Parallels to the politics of today are there, particularly in the elites’ fear of socialists redistributing their wealth, but the coordinated and sophisticated attack against the left on display here is world’s away from the shitshow mainstream politics puts front and center today.

It aims for political relevance and comes close in the newsreels that Mank detests and MGM produce, having actors pretend to be real people slandering Sinclair. A studio production of old time fake news. But it’s nothing like the aimless alternative media and batshit conspiracies that swarm politics today. Ultimately, it’s a window into a past that’s trying too hard to reflect the present.

Conflict lies, not in the election for Governor, but in the creation of the script. Some people want Mank to stop drinking and write the thing, some want him not to write it at all and Orson Welles just wants to take credit.
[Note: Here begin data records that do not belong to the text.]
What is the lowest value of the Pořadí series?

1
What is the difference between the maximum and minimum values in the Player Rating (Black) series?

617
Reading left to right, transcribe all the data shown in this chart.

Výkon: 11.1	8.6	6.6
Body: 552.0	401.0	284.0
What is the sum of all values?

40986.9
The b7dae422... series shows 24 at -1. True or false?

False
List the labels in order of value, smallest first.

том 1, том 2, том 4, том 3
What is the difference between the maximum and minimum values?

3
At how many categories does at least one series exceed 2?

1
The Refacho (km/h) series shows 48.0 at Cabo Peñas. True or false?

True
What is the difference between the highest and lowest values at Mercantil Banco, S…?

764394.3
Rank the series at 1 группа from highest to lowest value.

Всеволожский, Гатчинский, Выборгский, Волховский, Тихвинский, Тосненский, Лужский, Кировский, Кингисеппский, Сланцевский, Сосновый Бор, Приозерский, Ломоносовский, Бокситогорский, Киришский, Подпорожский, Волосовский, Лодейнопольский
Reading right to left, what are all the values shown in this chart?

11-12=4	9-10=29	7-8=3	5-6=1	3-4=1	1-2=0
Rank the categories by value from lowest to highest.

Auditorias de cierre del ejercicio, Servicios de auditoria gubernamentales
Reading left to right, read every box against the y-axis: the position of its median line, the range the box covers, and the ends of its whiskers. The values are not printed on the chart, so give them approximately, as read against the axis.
How much credit Welles or Mankiewicz deserve for the script in real life is contested but Fincher clearly sides with Mank. Burke channels Welles perfectly, portraying him as a wunderkind wise beyond his years who is very concerned with everyone knowing he’s a wunderkind wise beyond his years and certainly didn’t have any help writing his masterpiece. The climatic argument is a gripping spectacle for any film buff but is thematically unrelated to everything the film was previously concerned with.

Nevertheless screwball energy, aping films of the era, propels things along as the cast, Oldman and Seyfried particularly, are a lot of fun trading witty lines. What’s less effective is the digital sheen overlaying the classic monochrome aesthetic. To go to this much trouble re-envisioning the Golden Age of Cinema without shooting in film is a shame.

While the dialogue brings the story behind the story to life and is a lot of fun, the image can’t help but feel cold and calculated. The work of a master no doubt but all craft and no soul.

Mank is in cinemas now and streaming on Netflix.